» SOURCE RECORDS:
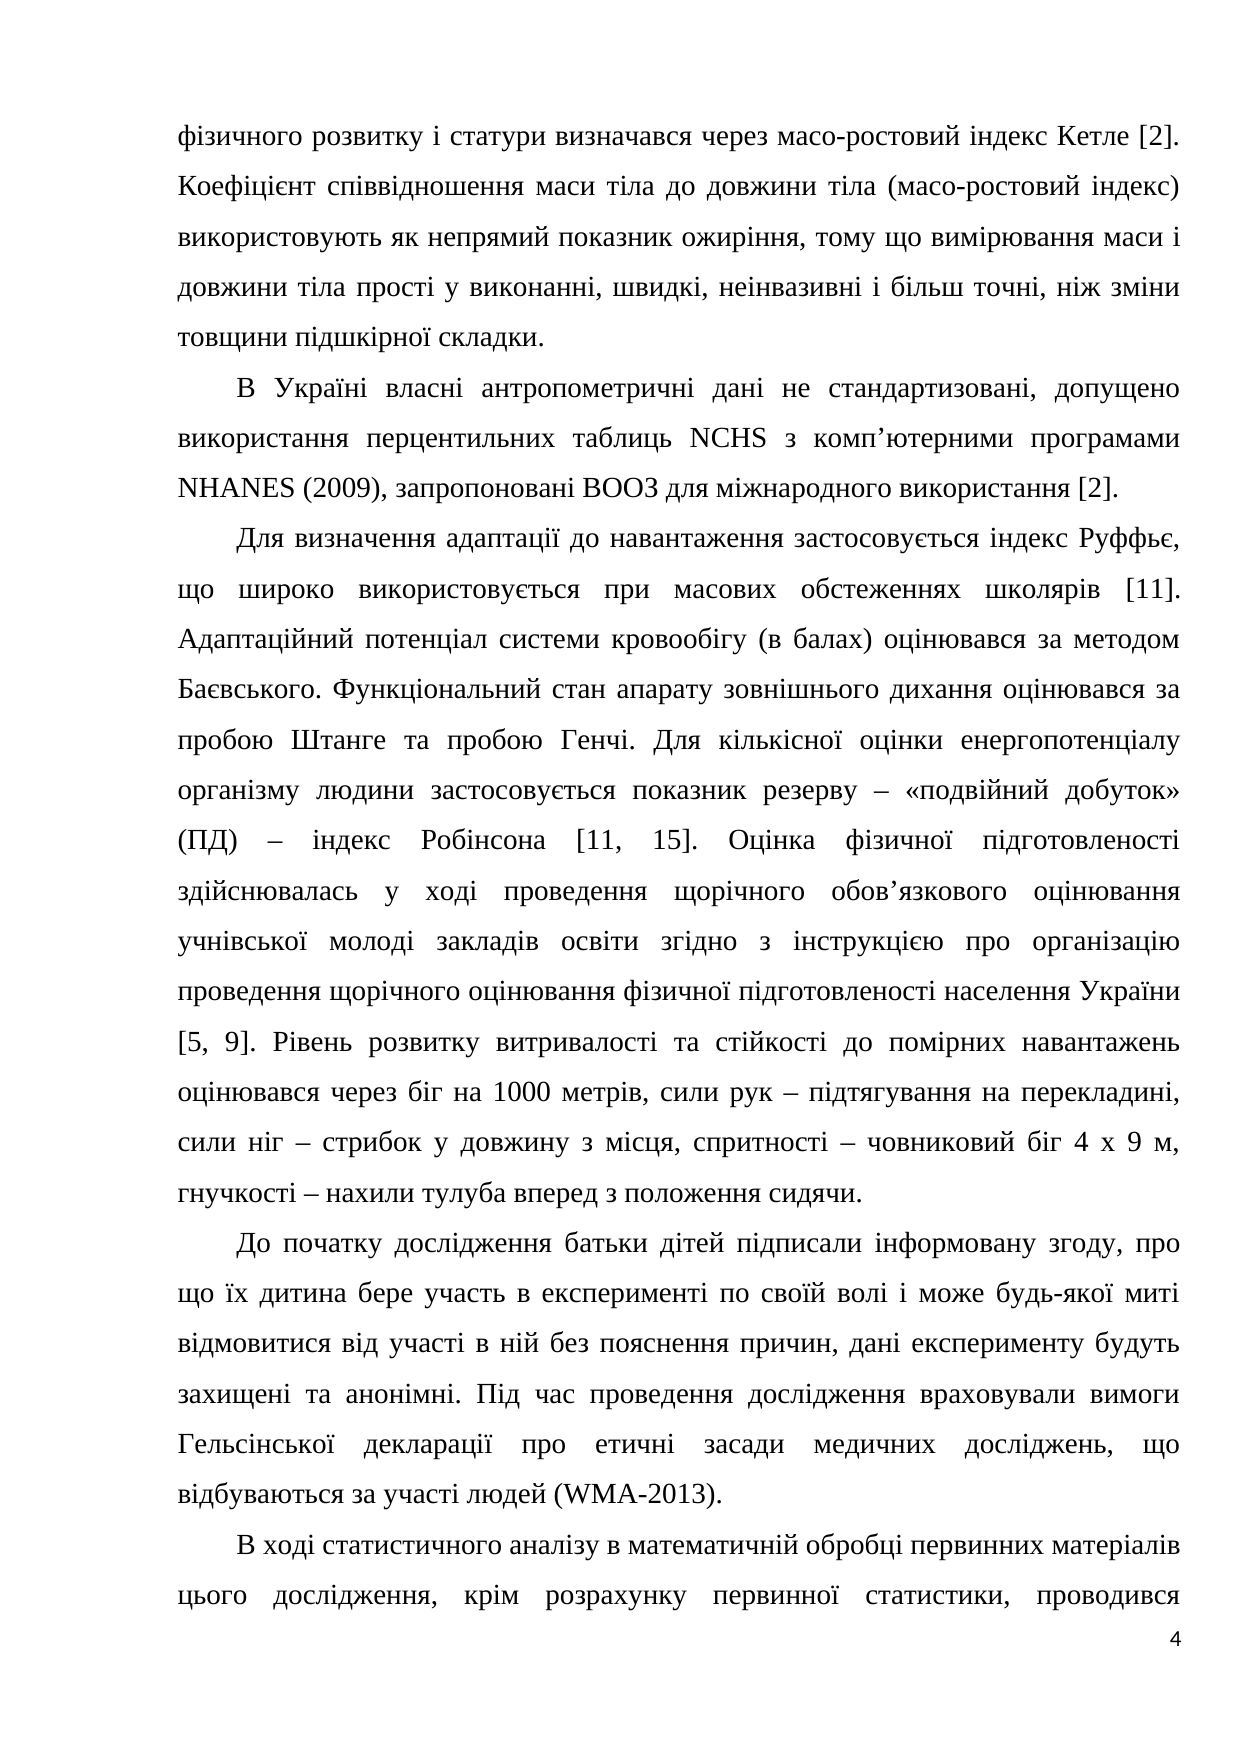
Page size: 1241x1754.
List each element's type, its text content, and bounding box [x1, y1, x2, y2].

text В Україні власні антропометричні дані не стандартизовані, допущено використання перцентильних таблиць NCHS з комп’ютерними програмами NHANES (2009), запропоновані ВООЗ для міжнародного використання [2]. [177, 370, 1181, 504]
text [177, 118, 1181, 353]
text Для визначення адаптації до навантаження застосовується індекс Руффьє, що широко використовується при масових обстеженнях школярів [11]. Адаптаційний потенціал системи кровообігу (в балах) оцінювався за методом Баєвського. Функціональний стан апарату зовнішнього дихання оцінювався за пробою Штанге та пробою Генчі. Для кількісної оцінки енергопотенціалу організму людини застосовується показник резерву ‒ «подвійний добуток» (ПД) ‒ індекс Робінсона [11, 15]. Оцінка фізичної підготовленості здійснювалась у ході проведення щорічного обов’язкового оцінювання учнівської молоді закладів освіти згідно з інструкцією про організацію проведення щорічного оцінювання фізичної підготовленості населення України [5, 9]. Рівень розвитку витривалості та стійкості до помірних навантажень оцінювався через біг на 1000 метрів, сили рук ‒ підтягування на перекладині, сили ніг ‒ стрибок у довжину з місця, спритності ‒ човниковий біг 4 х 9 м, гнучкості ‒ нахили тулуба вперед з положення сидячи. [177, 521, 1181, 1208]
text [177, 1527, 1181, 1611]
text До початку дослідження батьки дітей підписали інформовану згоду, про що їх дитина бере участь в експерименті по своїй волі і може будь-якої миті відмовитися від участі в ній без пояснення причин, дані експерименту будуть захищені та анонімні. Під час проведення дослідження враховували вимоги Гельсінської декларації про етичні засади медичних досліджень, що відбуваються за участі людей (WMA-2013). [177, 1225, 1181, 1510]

--

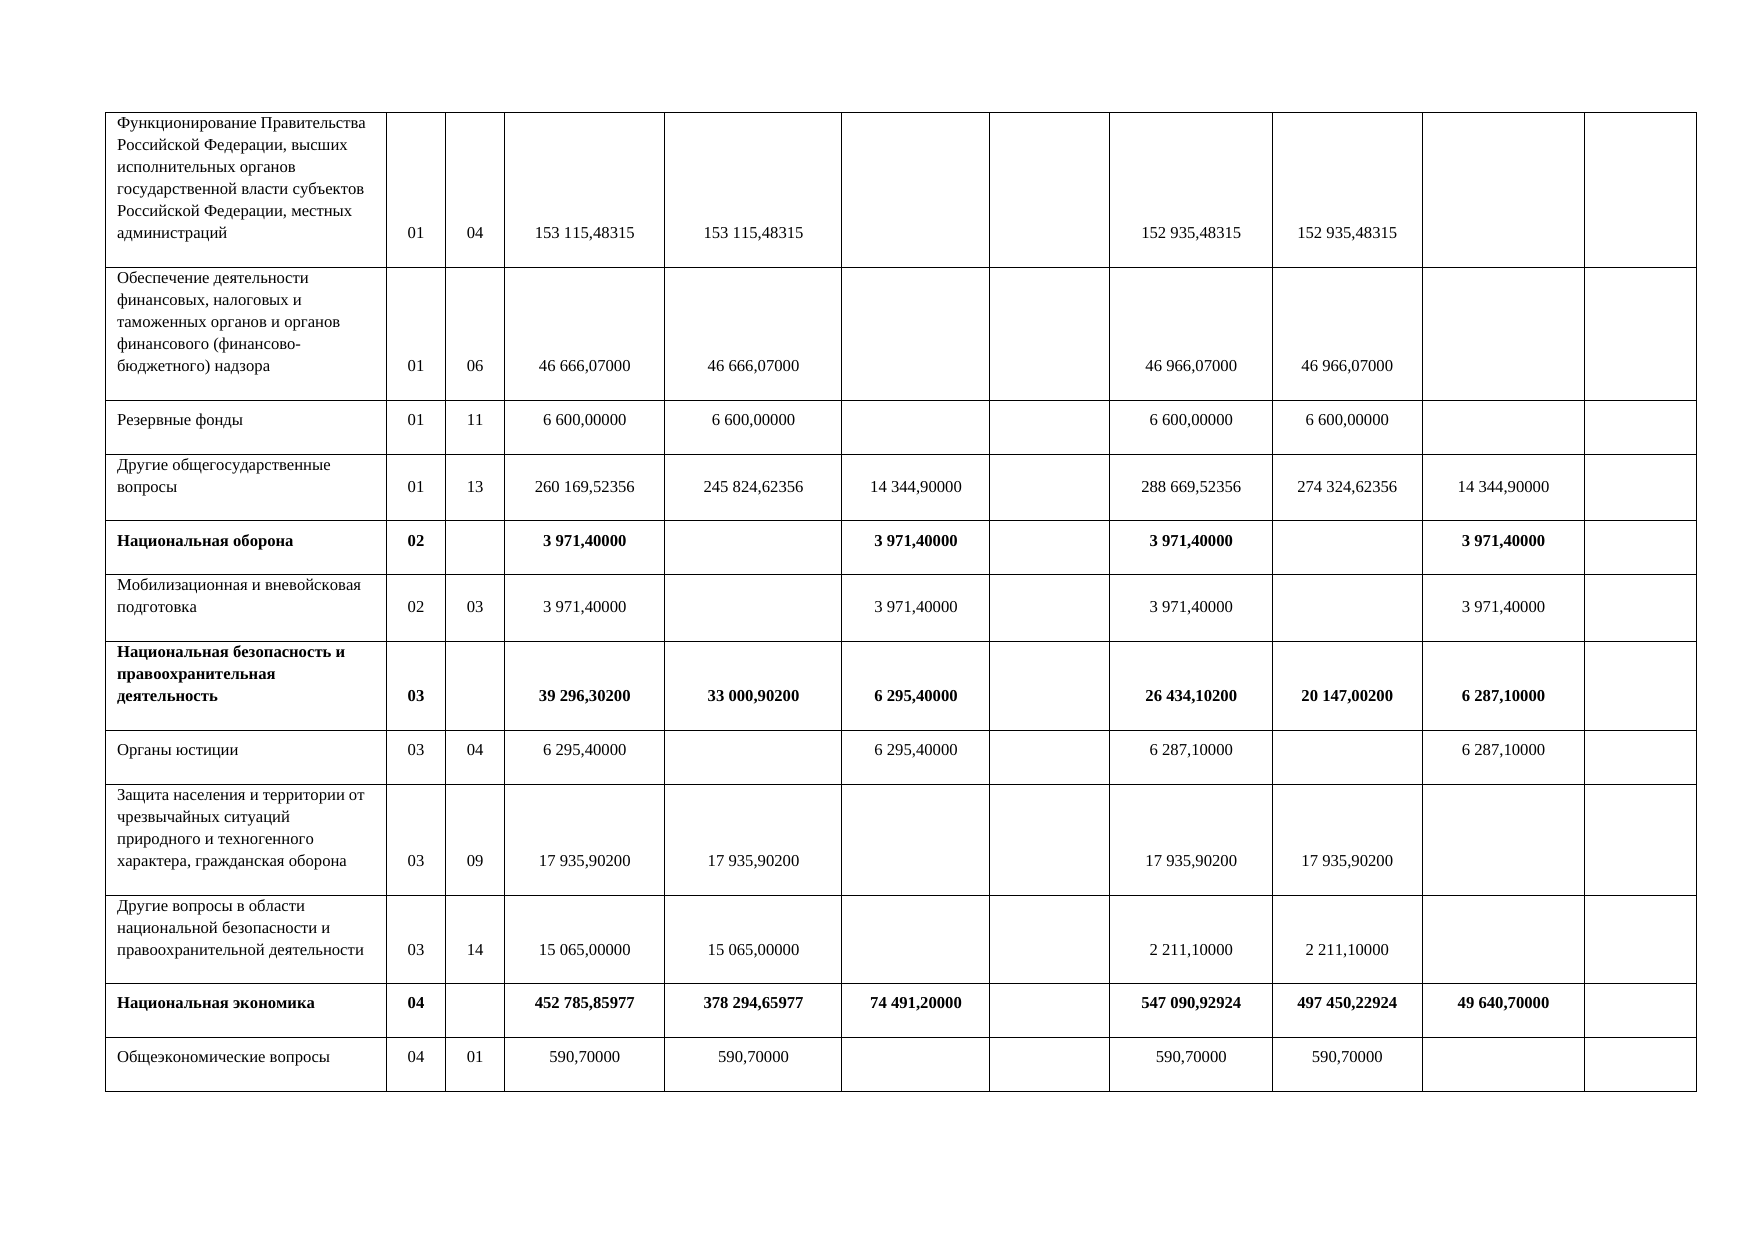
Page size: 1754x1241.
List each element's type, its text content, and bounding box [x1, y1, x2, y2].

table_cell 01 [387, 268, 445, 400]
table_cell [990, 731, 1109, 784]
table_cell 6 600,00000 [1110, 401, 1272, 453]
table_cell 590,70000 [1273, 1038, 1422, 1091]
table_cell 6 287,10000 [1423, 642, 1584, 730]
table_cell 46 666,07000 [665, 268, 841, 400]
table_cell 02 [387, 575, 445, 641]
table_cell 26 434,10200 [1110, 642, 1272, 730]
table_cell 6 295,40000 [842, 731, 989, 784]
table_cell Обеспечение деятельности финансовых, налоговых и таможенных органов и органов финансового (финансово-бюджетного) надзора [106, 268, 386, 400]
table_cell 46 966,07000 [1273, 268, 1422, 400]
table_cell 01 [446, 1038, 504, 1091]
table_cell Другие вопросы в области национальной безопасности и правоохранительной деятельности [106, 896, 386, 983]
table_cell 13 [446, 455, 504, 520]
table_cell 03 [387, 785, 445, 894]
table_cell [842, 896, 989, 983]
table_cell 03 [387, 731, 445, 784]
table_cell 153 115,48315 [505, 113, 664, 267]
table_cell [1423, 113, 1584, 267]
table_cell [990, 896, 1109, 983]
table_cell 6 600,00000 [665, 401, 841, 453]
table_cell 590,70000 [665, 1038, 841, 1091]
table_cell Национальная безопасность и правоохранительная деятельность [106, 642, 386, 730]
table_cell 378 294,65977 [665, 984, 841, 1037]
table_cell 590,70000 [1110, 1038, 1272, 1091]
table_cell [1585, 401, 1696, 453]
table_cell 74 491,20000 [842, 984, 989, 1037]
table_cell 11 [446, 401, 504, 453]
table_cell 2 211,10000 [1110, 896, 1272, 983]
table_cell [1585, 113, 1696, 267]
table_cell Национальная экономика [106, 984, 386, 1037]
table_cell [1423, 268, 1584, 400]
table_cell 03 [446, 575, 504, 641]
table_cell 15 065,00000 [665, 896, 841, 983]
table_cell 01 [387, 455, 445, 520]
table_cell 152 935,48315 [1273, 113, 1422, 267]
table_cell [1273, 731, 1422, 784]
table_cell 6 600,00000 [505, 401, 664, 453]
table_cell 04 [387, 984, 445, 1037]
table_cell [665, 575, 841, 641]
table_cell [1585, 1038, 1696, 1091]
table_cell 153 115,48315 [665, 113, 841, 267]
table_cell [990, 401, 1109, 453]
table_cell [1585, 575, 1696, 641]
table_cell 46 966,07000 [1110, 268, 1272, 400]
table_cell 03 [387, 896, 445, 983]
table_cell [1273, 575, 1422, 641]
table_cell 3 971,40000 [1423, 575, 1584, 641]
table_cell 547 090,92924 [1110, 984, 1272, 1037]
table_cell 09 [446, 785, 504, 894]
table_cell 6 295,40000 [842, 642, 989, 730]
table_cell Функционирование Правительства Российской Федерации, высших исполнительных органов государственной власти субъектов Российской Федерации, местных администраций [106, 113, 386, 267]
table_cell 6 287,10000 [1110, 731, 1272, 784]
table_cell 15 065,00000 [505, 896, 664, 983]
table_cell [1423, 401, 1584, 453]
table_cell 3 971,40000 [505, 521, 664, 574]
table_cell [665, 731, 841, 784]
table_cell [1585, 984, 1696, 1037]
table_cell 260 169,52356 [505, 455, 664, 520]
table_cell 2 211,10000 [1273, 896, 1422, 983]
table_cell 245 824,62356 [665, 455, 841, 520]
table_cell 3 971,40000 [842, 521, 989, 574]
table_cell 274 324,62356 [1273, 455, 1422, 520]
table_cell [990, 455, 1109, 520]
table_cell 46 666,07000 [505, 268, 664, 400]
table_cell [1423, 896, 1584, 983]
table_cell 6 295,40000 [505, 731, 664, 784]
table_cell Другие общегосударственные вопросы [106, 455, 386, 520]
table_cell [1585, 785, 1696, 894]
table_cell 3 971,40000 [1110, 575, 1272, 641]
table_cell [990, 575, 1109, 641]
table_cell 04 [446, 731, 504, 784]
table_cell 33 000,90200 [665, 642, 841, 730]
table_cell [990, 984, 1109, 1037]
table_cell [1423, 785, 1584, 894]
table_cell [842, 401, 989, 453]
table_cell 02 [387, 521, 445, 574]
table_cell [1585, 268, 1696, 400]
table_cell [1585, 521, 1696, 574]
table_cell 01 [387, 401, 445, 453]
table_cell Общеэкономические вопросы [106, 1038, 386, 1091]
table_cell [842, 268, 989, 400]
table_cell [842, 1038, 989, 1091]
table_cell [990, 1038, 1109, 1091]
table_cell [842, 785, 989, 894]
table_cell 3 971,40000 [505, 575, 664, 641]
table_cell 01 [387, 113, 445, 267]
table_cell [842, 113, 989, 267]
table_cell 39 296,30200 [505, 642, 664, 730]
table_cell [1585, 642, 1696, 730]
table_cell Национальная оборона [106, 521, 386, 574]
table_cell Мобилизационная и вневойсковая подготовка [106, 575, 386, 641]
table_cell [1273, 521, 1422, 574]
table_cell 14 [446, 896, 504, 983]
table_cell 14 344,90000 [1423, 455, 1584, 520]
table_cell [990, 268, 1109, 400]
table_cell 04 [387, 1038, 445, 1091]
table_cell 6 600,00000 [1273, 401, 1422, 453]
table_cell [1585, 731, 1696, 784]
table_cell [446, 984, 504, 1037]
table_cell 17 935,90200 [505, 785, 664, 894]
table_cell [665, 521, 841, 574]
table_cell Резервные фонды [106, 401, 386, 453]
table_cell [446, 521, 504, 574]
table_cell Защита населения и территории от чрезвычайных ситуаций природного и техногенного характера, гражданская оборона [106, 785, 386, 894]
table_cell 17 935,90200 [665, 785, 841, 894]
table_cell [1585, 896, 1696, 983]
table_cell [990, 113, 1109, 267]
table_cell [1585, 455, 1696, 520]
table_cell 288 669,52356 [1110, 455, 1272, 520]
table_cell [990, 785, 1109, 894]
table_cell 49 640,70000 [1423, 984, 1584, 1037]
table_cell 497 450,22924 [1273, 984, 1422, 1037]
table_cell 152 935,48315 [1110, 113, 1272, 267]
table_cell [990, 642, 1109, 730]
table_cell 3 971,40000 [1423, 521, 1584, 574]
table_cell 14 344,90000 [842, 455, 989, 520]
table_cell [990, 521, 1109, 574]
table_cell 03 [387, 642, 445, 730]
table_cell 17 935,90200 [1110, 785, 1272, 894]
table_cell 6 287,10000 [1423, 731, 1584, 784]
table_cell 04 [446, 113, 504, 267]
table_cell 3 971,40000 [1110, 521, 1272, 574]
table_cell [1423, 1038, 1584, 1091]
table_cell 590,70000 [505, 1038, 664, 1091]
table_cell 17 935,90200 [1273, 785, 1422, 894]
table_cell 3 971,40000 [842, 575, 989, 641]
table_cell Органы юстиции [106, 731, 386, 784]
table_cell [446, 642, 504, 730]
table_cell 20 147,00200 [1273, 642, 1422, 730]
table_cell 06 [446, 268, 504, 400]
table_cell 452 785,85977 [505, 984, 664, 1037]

* * *

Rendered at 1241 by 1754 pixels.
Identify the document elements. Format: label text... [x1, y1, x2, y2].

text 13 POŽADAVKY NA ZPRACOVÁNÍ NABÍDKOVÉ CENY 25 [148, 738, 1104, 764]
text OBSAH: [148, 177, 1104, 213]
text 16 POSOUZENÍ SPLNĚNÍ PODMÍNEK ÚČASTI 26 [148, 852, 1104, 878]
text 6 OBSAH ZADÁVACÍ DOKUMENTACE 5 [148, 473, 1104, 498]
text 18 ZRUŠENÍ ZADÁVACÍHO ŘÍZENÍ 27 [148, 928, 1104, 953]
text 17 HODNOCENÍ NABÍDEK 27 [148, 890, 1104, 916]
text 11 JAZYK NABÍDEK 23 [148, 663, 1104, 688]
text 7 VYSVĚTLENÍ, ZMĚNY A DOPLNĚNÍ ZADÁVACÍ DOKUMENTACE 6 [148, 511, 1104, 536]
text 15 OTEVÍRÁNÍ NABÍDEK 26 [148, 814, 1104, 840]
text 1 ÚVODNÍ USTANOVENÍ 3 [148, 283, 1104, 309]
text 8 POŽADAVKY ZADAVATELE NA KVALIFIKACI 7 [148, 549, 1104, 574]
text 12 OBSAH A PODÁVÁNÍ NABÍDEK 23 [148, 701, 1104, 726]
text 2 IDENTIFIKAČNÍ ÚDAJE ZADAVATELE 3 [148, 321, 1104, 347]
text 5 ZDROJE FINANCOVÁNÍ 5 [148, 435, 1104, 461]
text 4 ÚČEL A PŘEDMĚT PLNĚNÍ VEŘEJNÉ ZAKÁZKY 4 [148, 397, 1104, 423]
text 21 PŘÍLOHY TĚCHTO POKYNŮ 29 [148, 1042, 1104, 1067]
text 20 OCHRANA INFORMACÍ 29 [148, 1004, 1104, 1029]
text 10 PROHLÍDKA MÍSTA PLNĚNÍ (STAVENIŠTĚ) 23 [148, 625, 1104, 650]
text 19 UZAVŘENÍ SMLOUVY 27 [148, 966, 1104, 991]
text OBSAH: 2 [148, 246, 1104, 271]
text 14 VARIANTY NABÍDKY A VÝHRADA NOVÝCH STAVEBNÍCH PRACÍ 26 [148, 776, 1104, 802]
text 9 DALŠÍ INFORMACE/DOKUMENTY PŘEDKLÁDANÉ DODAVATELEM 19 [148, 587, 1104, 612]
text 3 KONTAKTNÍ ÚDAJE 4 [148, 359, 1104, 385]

» TASK DESCRIPTION:
Within the listing, how many lines include the string "ZADAVATELE"? Supply the number and no further words.

» RESPONSE FOR THIS EXERCISE:
2